• [WHAT TO DO] Where does the string "calcula" appear? Copy every line of the entries below that holds it.

• [RECORDS SHOWN]
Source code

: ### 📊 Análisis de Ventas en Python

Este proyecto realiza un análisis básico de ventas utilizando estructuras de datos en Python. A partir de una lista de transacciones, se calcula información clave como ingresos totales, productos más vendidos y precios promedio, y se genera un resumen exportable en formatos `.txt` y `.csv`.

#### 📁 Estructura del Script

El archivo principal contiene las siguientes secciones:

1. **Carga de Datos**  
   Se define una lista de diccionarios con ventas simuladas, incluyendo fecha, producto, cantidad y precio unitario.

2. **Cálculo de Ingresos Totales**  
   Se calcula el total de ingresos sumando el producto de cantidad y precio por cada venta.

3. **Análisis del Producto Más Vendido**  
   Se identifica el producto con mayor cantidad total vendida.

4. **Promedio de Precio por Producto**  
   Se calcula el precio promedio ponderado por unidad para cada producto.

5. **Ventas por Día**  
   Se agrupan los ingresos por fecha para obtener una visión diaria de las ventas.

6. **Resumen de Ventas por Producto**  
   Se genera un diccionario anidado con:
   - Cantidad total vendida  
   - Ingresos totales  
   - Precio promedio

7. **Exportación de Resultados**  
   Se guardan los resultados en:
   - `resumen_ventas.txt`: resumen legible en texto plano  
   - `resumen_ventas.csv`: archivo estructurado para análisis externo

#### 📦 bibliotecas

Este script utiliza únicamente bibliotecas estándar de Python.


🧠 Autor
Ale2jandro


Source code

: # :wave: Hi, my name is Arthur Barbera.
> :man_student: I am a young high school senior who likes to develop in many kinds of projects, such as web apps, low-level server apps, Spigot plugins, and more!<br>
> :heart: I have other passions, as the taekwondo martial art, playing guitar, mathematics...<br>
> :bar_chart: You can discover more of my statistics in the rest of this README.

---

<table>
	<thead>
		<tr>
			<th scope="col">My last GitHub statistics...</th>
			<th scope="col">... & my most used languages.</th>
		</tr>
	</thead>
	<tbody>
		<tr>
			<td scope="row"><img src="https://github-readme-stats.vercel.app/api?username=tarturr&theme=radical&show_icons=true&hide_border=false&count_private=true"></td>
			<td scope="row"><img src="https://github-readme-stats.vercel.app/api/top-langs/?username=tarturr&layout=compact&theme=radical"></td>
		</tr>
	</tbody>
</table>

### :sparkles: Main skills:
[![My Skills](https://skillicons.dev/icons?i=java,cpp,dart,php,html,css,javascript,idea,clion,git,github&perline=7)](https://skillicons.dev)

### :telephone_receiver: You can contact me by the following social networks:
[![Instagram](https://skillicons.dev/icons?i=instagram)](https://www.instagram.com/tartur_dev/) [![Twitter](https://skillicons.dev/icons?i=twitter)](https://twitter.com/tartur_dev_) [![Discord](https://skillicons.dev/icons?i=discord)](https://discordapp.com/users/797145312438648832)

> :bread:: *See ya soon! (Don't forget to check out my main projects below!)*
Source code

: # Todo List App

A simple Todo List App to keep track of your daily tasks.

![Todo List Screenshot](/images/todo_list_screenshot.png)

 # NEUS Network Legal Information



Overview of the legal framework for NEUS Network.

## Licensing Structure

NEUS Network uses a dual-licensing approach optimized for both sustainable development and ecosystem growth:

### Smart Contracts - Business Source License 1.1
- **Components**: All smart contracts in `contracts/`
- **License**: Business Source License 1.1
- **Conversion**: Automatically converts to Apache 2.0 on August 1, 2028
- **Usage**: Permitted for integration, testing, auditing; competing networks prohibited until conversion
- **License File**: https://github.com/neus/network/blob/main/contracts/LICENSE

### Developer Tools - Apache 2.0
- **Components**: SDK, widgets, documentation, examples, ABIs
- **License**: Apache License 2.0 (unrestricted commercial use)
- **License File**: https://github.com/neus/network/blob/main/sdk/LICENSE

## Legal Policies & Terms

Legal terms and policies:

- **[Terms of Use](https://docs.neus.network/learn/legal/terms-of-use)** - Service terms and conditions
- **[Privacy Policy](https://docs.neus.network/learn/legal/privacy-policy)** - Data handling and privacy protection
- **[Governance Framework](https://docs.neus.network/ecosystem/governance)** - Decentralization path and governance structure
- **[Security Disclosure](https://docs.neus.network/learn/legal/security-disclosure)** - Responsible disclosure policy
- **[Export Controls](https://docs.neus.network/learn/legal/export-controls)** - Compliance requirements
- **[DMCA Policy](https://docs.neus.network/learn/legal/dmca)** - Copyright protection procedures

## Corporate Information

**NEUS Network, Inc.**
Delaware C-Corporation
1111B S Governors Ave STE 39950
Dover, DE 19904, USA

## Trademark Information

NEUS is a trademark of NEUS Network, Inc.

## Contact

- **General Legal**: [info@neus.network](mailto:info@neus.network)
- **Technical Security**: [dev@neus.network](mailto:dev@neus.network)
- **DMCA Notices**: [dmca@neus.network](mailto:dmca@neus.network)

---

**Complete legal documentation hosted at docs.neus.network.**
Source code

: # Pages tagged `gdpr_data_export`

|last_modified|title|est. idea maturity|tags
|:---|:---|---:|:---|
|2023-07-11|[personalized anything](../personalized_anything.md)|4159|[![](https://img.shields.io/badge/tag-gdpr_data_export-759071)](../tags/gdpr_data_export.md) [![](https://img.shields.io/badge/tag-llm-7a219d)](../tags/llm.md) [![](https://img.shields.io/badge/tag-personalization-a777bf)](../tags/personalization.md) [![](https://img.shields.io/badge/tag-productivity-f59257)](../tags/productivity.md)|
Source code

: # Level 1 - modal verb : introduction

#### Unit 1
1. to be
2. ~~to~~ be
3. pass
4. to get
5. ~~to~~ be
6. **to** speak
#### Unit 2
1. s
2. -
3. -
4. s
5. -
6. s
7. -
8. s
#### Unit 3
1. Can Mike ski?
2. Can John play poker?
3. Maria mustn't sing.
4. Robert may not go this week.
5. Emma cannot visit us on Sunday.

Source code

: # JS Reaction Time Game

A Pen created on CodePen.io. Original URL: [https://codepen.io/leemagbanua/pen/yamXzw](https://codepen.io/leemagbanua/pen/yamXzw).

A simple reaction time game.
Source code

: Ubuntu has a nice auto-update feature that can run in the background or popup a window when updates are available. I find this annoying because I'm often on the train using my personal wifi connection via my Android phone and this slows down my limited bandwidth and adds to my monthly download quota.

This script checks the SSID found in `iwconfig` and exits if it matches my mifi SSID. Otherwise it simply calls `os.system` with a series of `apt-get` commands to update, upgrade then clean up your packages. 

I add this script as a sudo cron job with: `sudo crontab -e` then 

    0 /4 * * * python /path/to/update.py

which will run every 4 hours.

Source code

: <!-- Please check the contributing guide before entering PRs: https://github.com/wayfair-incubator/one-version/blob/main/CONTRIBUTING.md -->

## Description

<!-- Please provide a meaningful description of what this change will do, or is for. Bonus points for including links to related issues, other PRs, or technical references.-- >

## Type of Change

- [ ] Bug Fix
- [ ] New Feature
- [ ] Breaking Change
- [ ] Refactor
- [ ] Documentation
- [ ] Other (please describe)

• [ANSWER BELOW]
Este proyecto realiza un análisis básico de ventas utilizando estructuras de datos en Python. A partir de una lista de transacciones, se calcula información clave como ingresos totales, productos más vendidos y precios promedio, y se genera un resumen exportable en formatos `.txt` y `.csv`.
   Se calcula el total de ingresos sumando el producto de cantidad y precio por cada venta.
   Se calcula el precio promedio ponderado por unidad para cada producto.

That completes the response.